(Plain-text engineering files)
:::::

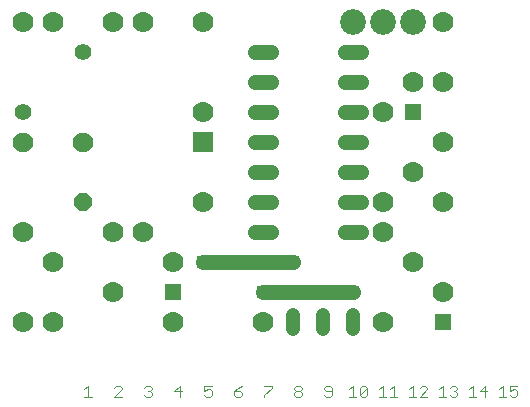
<source format=gtl>
G75*
%MOIN*%
%OFA0B0*%
%FSLAX25Y25*%
%IPPOS*%
%LPD*%
%AMOC8*
5,1,8,0,0,1.08239X$1,22.5*
%
%ADD10C,0.00300*%
%ADD11C,0.07000*%
%ADD12C,0.01299*%
%ADD13C,0.01187*%
%ADD14R,0.05543X0.05543*%
%ADD15R,0.07000X0.07000*%
%ADD16C,0.04756*%
%ADD17C,0.08600*%
%ADD18C,0.05543*%
%ADD19C,0.05150*%
%ADD20R,0.04356X0.04356*%
%ADD21C,0.05000*%
D10*
X0089305Y0014487D02*
X0091773Y0014487D01*
X0090539Y0014487D02*
X0090539Y0018190D01*
X0089305Y0016956D01*
X0099305Y0017573D02*
X0099922Y0018190D01*
X0101156Y0018190D01*
X0101773Y0017573D01*
X0101773Y0016956D01*
X0099305Y0014487D01*
X0101773Y0014487D01*
X0109305Y0015104D02*
X0109922Y0014487D01*
X0111156Y0014487D01*
X0111773Y0015104D01*
X0111773Y0015721D01*
X0111156Y0016339D01*
X0110539Y0016339D01*
X0111156Y0016339D02*
X0111773Y0016956D01*
X0111773Y0017573D01*
X0111156Y0018190D01*
X0109922Y0018190D01*
X0109305Y0017573D01*
X0119305Y0016339D02*
X0121773Y0016339D01*
X0121156Y0018190D02*
X0121156Y0014487D01*
X0119305Y0016339D02*
X0121156Y0018190D01*
X0129305Y0018190D02*
X0129305Y0016339D01*
X0130539Y0016956D01*
X0131156Y0016956D01*
X0131773Y0016339D01*
X0131773Y0015104D01*
X0131156Y0014487D01*
X0129922Y0014487D01*
X0129305Y0015104D01*
X0129305Y0018190D02*
X0131773Y0018190D01*
X0139305Y0016339D02*
X0141156Y0016339D01*
X0141773Y0015721D01*
X0141773Y0015104D01*
X0141156Y0014487D01*
X0139922Y0014487D01*
X0139305Y0015104D01*
X0139305Y0016339D01*
X0140539Y0017573D01*
X0141773Y0018190D01*
X0149305Y0018190D02*
X0151773Y0018190D01*
X0151773Y0017573D01*
X0149305Y0015104D01*
X0149305Y0014487D01*
X0159305Y0015104D02*
X0159922Y0014487D01*
X0161156Y0014487D01*
X0161773Y0015104D01*
X0161773Y0015721D01*
X0161156Y0016339D01*
X0159922Y0016339D01*
X0159305Y0016956D01*
X0159305Y0017573D01*
X0159922Y0018190D01*
X0161156Y0018190D01*
X0161773Y0017573D01*
X0161773Y0016956D01*
X0161156Y0016339D01*
X0159922Y0016339D02*
X0159305Y0015721D01*
X0159305Y0015104D01*
X0169305Y0015104D02*
X0169922Y0014487D01*
X0171156Y0014487D01*
X0171773Y0015104D01*
X0171773Y0017573D01*
X0171156Y0018190D01*
X0169922Y0018190D01*
X0169305Y0017573D01*
X0169305Y0016956D01*
X0169922Y0016339D01*
X0171773Y0016339D01*
X0177463Y0016956D02*
X0178697Y0018190D01*
X0178697Y0014487D01*
X0177463Y0014487D02*
X0179932Y0014487D01*
X0181146Y0015104D02*
X0183615Y0017573D01*
X0183615Y0015104D01*
X0182998Y0014487D01*
X0181763Y0014487D01*
X0181146Y0015104D01*
X0181146Y0017573D01*
X0181763Y0018190D01*
X0182998Y0018190D01*
X0183615Y0017573D01*
X0187463Y0016956D02*
X0188697Y0018190D01*
X0188697Y0014487D01*
X0187463Y0014487D02*
X0189932Y0014487D01*
X0191146Y0014487D02*
X0193615Y0014487D01*
X0192381Y0014487D02*
X0192381Y0018190D01*
X0191146Y0016956D01*
X0197463Y0016956D02*
X0198697Y0018190D01*
X0198697Y0014487D01*
X0197463Y0014487D02*
X0199932Y0014487D01*
X0201146Y0014487D02*
X0203615Y0016956D01*
X0203615Y0017573D01*
X0202998Y0018190D01*
X0201763Y0018190D01*
X0201146Y0017573D01*
X0201146Y0014487D02*
X0203615Y0014487D01*
X0207463Y0014487D02*
X0209932Y0014487D01*
X0208697Y0014487D02*
X0208697Y0018190D01*
X0207463Y0016956D01*
X0211146Y0017573D02*
X0211763Y0018190D01*
X0212998Y0018190D01*
X0213615Y0017573D01*
X0213615Y0016956D01*
X0212998Y0016339D01*
X0213615Y0015721D01*
X0213615Y0015104D01*
X0212998Y0014487D01*
X0211763Y0014487D01*
X0211146Y0015104D01*
X0212381Y0016339D02*
X0212998Y0016339D01*
X0217463Y0016956D02*
X0218697Y0018190D01*
X0218697Y0014487D01*
X0217463Y0014487D02*
X0219932Y0014487D01*
X0221146Y0016339D02*
X0223615Y0016339D01*
X0222998Y0018190D02*
X0222998Y0014487D01*
X0221146Y0016339D02*
X0222998Y0018190D01*
X0227463Y0016956D02*
X0228697Y0018190D01*
X0228697Y0014487D01*
X0227463Y0014487D02*
X0229932Y0014487D01*
X0231146Y0015104D02*
X0231763Y0014487D01*
X0232998Y0014487D01*
X0233615Y0015104D01*
X0233615Y0016339D01*
X0232998Y0016956D01*
X0232381Y0016956D01*
X0231146Y0016339D01*
X0231146Y0018190D01*
X0233615Y0018190D01*
D11*
X0068897Y0039337D03*
X0078897Y0039337D03*
X0098897Y0049337D03*
X0078897Y0059337D03*
X0068897Y0069337D03*
X0098897Y0069337D03*
X0108897Y0069337D03*
X0118897Y0059337D03*
X0118897Y0039337D03*
X0148897Y0039337D03*
X0188897Y0039337D03*
X0208897Y0049337D03*
X0198897Y0059337D03*
X0188897Y0069337D03*
X0188897Y0079337D03*
X0198897Y0089337D03*
X0208897Y0079337D03*
X0208897Y0099337D03*
X0188897Y0109337D03*
X0198897Y0119337D03*
X0208897Y0119337D03*
X0208897Y0139337D03*
X0128897Y0139337D03*
X0108897Y0139337D03*
X0098897Y0139337D03*
X0078897Y0139337D03*
X0068897Y0139337D03*
X0128897Y0109337D03*
X0128897Y0079337D03*
D12*
X0089323Y0097390D02*
X0089973Y0096740D01*
X0087821Y0096740D01*
X0086300Y0098261D01*
X0086300Y0100413D01*
X0087821Y0101934D01*
X0089973Y0101934D01*
X0091494Y0100413D01*
X0091494Y0098261D01*
X0089973Y0096740D01*
X0089570Y0097714D01*
X0088224Y0097714D01*
X0087274Y0098664D01*
X0087274Y0100010D01*
X0088224Y0100960D01*
X0089570Y0100960D01*
X0090520Y0100010D01*
X0090520Y0098664D01*
X0089570Y0097714D01*
X0089165Y0098688D01*
X0088629Y0098688D01*
X0088248Y0099069D01*
X0088248Y0099605D01*
X0088629Y0099986D01*
X0089165Y0099986D01*
X0089546Y0099605D01*
X0089546Y0099069D01*
X0089165Y0098688D01*
X0069323Y0097390D02*
X0069973Y0096740D01*
X0067821Y0096740D01*
X0066300Y0098261D01*
X0066300Y0100413D01*
X0067821Y0101934D01*
X0069973Y0101934D01*
X0071494Y0100413D01*
X0071494Y0098261D01*
X0069973Y0096740D01*
X0069570Y0097714D01*
X0068224Y0097714D01*
X0067274Y0098664D01*
X0067274Y0100010D01*
X0068224Y0100960D01*
X0069570Y0100960D01*
X0070520Y0100010D01*
X0070520Y0098664D01*
X0069570Y0097714D01*
X0069165Y0098688D01*
X0068629Y0098688D01*
X0068248Y0099069D01*
X0068248Y0099605D01*
X0068629Y0099986D01*
X0069165Y0099986D01*
X0069546Y0099605D01*
X0069546Y0099069D01*
X0069165Y0098688D01*
D13*
X0089287Y0077557D02*
X0089881Y0076963D01*
X0087913Y0076963D01*
X0086523Y0078353D01*
X0086523Y0080321D01*
X0087913Y0081711D01*
X0089881Y0081711D01*
X0091271Y0080321D01*
X0091271Y0078353D01*
X0089881Y0076963D01*
X0089512Y0077854D01*
X0088282Y0077854D01*
X0087414Y0078722D01*
X0087414Y0079952D01*
X0088282Y0080820D01*
X0089512Y0080820D01*
X0090380Y0079952D01*
X0090380Y0078722D01*
X0089512Y0077854D01*
X0089143Y0078745D01*
X0088651Y0078745D01*
X0088305Y0079091D01*
X0088305Y0079583D01*
X0088651Y0079929D01*
X0089143Y0079929D01*
X0089489Y0079583D01*
X0089489Y0079091D01*
X0089143Y0078745D01*
D14*
X0118897Y0049337D03*
X0198897Y0109337D03*
X0208897Y0039337D03*
D15*
X0128897Y0099337D03*
D16*
X0158897Y0041715D02*
X0158897Y0036959D01*
X0168897Y0036959D02*
X0168897Y0041715D01*
X0178897Y0041715D02*
X0178897Y0036959D01*
D17*
X0178897Y0139337D03*
X0188897Y0139337D03*
X0198897Y0139337D03*
D18*
X0088897Y0129337D03*
X0068897Y0109337D03*
D19*
X0146323Y0109337D02*
X0151472Y0109337D01*
X0151472Y0099337D02*
X0146323Y0099337D01*
X0146323Y0089337D02*
X0151472Y0089337D01*
X0151472Y0079337D02*
X0146323Y0079337D01*
X0146323Y0069337D02*
X0151472Y0069337D01*
X0176323Y0069337D02*
X0181472Y0069337D01*
X0181472Y0079337D02*
X0176323Y0079337D01*
X0176323Y0089337D02*
X0181472Y0089337D01*
X0181472Y0099337D02*
X0176323Y0099337D01*
X0176323Y0109337D02*
X0181472Y0109337D01*
X0181472Y0119337D02*
X0176323Y0119337D01*
X0176323Y0129337D02*
X0181472Y0129337D01*
X0151472Y0129337D02*
X0146323Y0129337D01*
X0146323Y0119337D02*
X0151472Y0119337D01*
D20*
X0158897Y0059337D03*
X0148897Y0049337D03*
X0128897Y0059337D03*
X0178897Y0049337D03*
D21*
X0148897Y0049337D01*
X0158897Y0059337D02*
X0128897Y0059337D01*
M02*

</source>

:::::

A word-for-word restatement of the records above from the line containing "X0146323Y0089337D02*" to their final line is all the answer should hold.

X0146323Y0089337D02*
X0151472Y0089337D01*
X0151472Y0079337D02*
X0146323Y0079337D01*
X0146323Y0069337D02*
X0151472Y0069337D01*
X0176323Y0069337D02*
X0181472Y0069337D01*
X0181472Y0079337D02*
X0176323Y0079337D01*
X0176323Y0089337D02*
X0181472Y0089337D01*
X0181472Y0099337D02*
X0176323Y0099337D01*
X0176323Y0109337D02*
X0181472Y0109337D01*
X0181472Y0119337D02*
X0176323Y0119337D01*
X0176323Y0129337D02*
X0181472Y0129337D01*
X0151472Y0129337D02*
X0146323Y0129337D01*
X0146323Y0119337D02*
X0151472Y0119337D01*
D20*
X0158897Y0059337D03*
X0148897Y0049337D03*
X0128897Y0059337D03*
X0178897Y0049337D03*
D21*
X0148897Y0049337D01*
X0158897Y0059337D02*
X0128897Y0059337D01*
M02*

</source>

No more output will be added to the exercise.